What you need to do: Write out all the records exactly, and keep any images out.

Provided material:
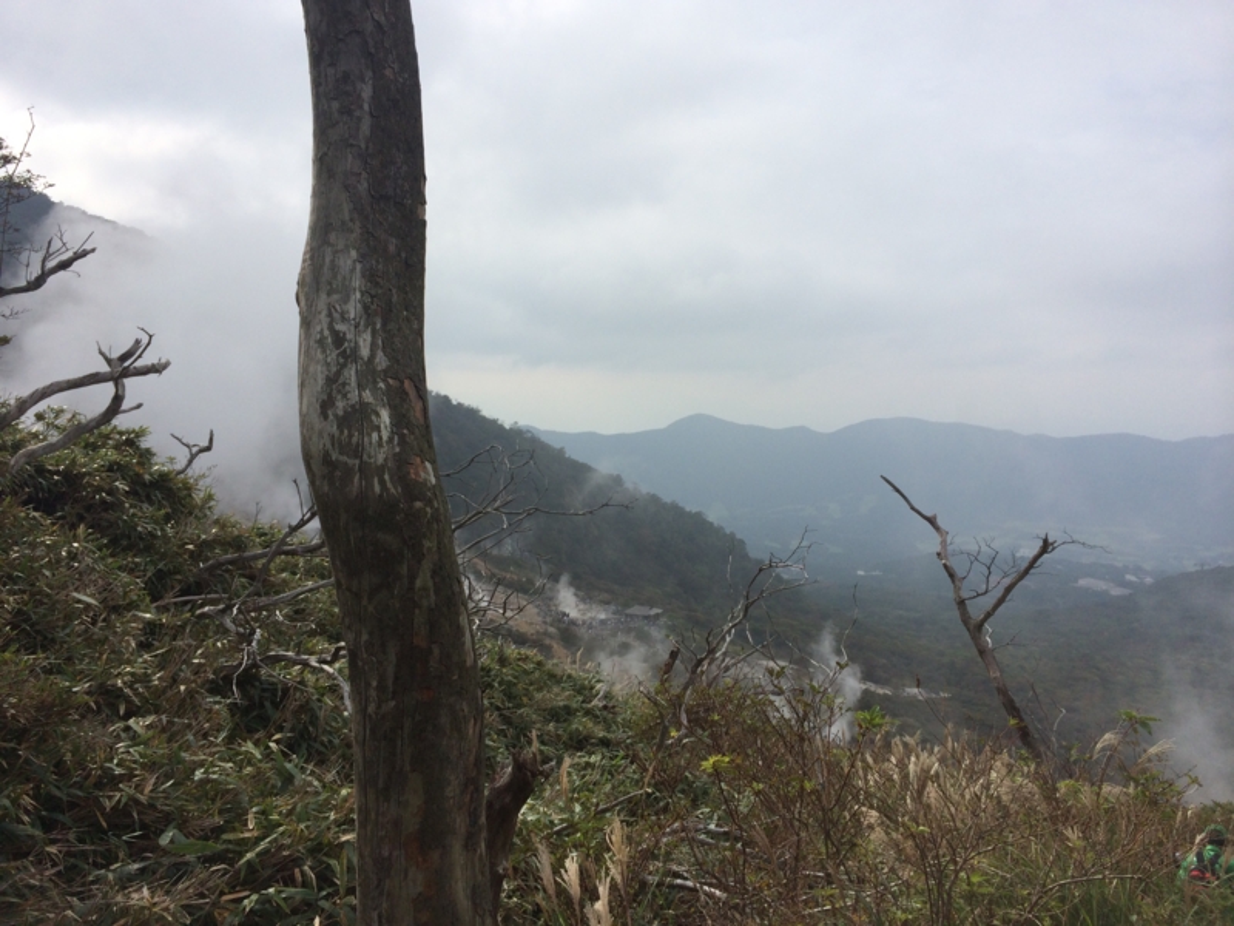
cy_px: 463
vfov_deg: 46.8
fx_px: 1069
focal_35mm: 30
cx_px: 617
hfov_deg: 60.0
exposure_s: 1/2564
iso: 40
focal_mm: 4.12
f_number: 2.2
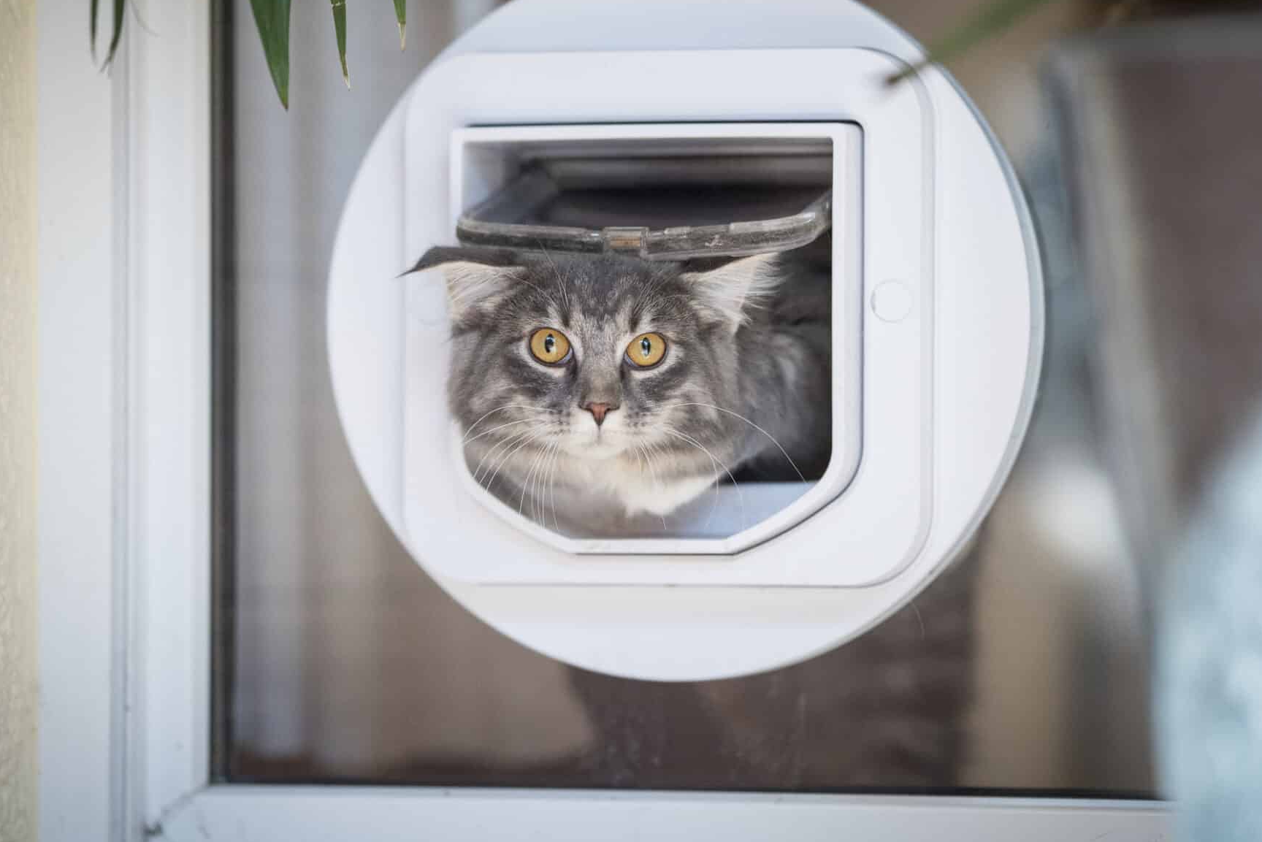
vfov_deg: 8.6
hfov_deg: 12.8
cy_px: 351
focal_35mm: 160
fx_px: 5610
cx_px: 593
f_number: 2
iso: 1400
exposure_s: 1/4000
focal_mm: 135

Solved exercise:
cy_px: 463
vfov_deg: 46.8
fx_px: 1069
focal_35mm: 30
cx_px: 617
hfov_deg: 60.0
exposure_s: 1/2564
iso: 40
focal_mm: 4.12
f_number: 2.2
vfov_deg: 8.6
hfov_deg: 12.8
cy_px: 351
focal_35mm: 160
fx_px: 5610
cx_px: 593
f_number: 2
iso: 1400
exposure_s: 1/4000
focal_mm: 135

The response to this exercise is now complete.